Anyone who has ever ventured near a bird’s nest or skunk’s domain knows when an animal is aware of their presence. Be it a flap of feathers or pungent stench, an animal will let you know when you have gotten just a little too close for comfort. Wildlife documentarians are used to such warning signals and generally ignore them to get the footage of everyday animal life. But some argue that this is unfair to wildlife. The Independent reports on a claim that producers of nature shows ignore privacy ethics for animals. People are more concerned with how animals should be filmed, never considering if they should be filmed at all.
Professor Brett Mills of the University of East Anglia says video footage of animals mating or giving birth in their burrows crosses an ethical line. As Mill wrote in the Journal of Media and Cultural Studies, "Instead of thinking we'll leave it alone, filmmakers decide the only solution is to develop new technology so they can film it … We have an assumption that humans have some right to privacy, so why do we not assume that for other species, particularly when they are engaging in behavior that suggests they don't want to be seen?" Mills points out that no matter what an animal does on camera, it will be seen as fair game for viewers. Further, the overly aggressive actions of filmmakers can alter animal behavior.
Mills says the rise of technologies for non-invasive filming does not naturally negate a need to consider the animal’s rights. He refers to the BBC's 2009 series "Nature's Great Events." In this documentary, a narwhal apparently fled the camera to hide under an Arctic ice sheet. Mills acknowledges that an animal’s right to privacy may seem odd, but that it should not be dismissed. It is often obvious when animals are uneasy about a cameraman’s presence, so Mills argues that we can never really know if they are giving consent to be filmed. Further, filming the animals mating or giving birth are considered private human functions and something we would never ethically do without expressed consent.

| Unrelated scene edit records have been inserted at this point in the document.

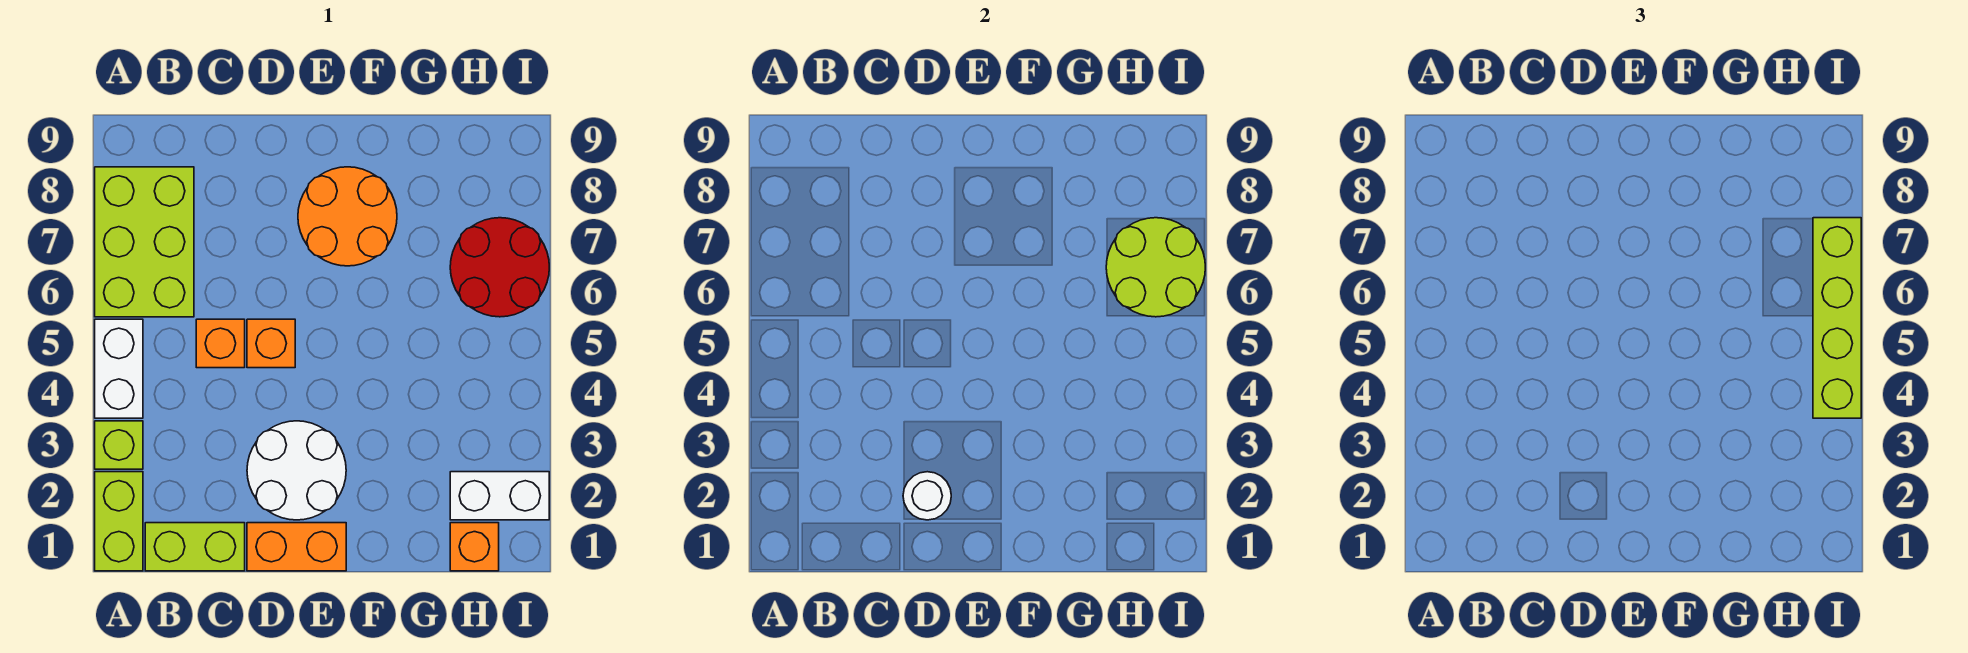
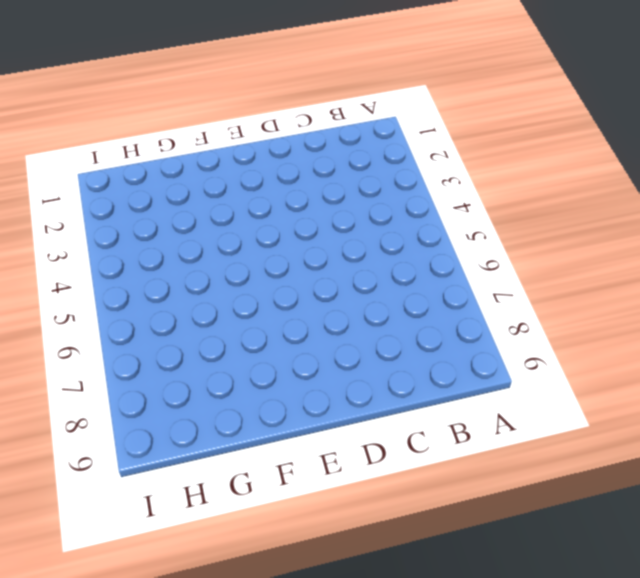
none -> lime brick A1:A2 level 1
none -> lime brick A3 level 1
none -> white brick A4:A5 level 1

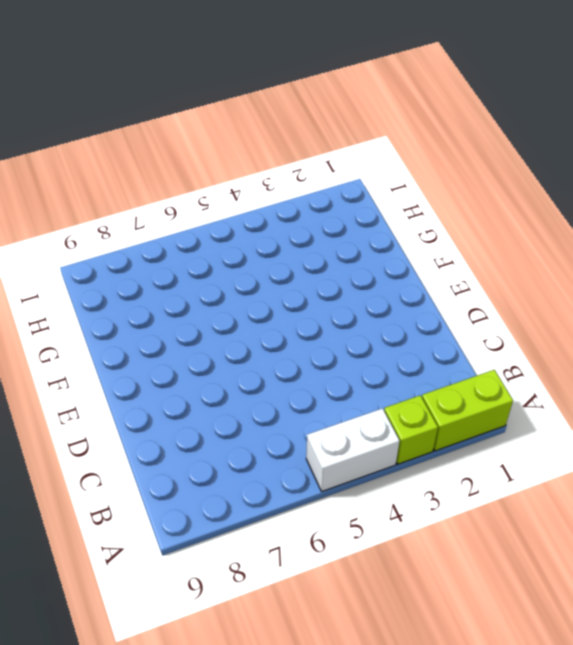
none -> lime brick A6:B8 level 1
none -> lime brick B1:C1 level 1
none -> orange brick C5 level 1

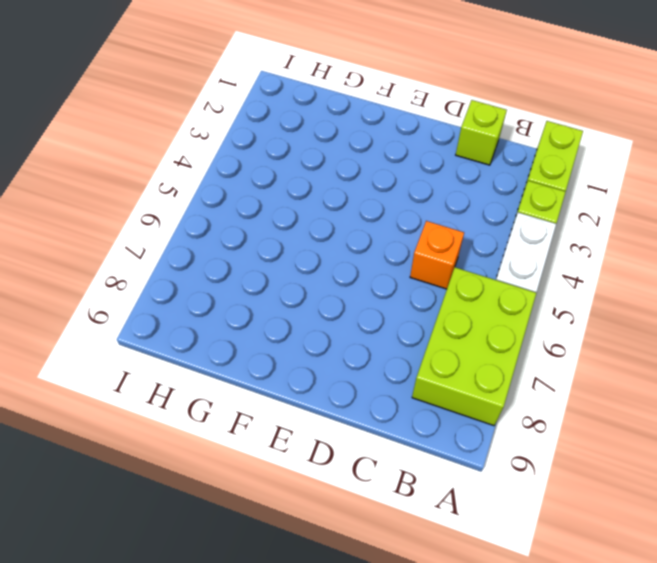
lime brick C1 level 1 -> lime brick B1:C1 level 1
none -> orange brick D1:E1 level 1
none -> white round brick D2:E3 level 1
none -> orange brick D5 level 1

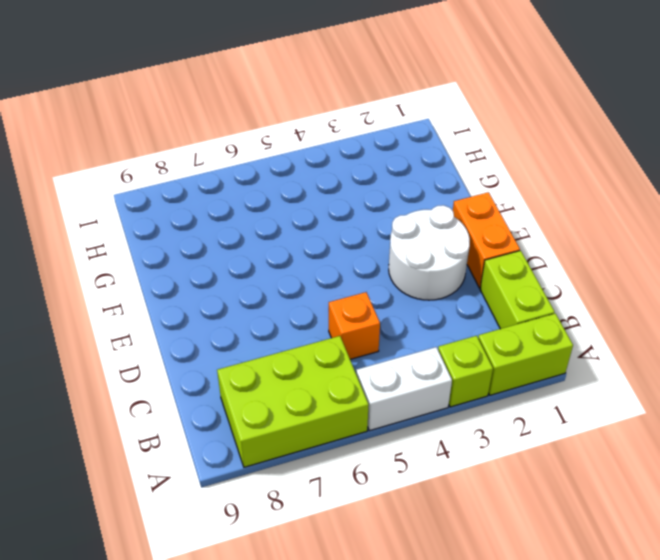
none -> orange brick D5 level 1
none -> orange round brick E7:F8 level 1
none -> orange brick H1 level 1

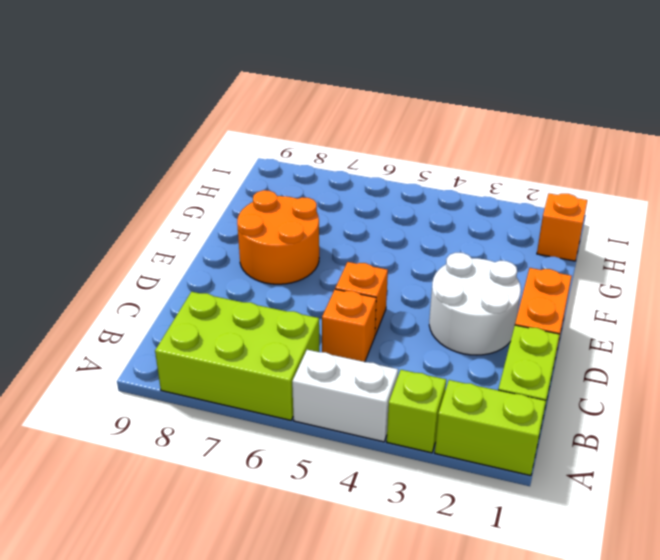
none -> white brick H2:I2 level 1
none -> red round brick H6:I7 level 1
none -> white round brick D2 level 2

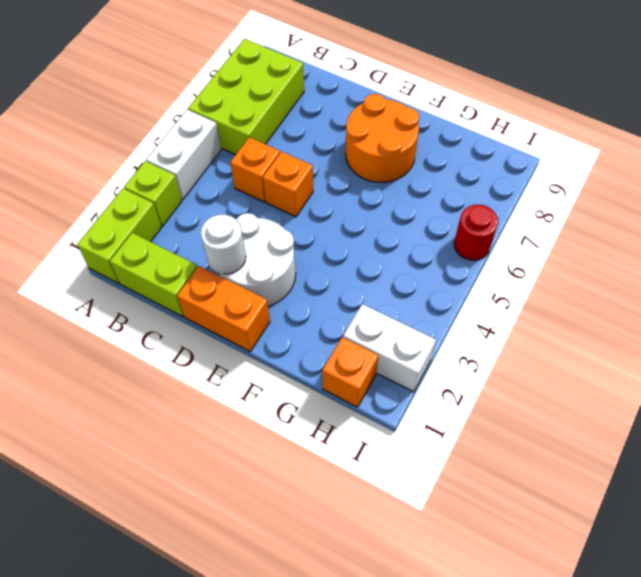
red round brick I6 level 1 -> red round brick H6:I7 level 1
none -> lime round brick H6:I7 level 2
none -> lime brick I4:I7 level 3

Others conclude that viewing wildlife in its natural habitat is key to preserving our ecosystem. As The BBC's Natural History unit in Bristol told The Guardian, "Constantly developing filming technology gives wildlife film-makers the ability to film animal behavior with minimal disruption to the animal. Film-makers work very closely with scientists whose work studying the complexity of animal lives is vital for wildlife conservation.”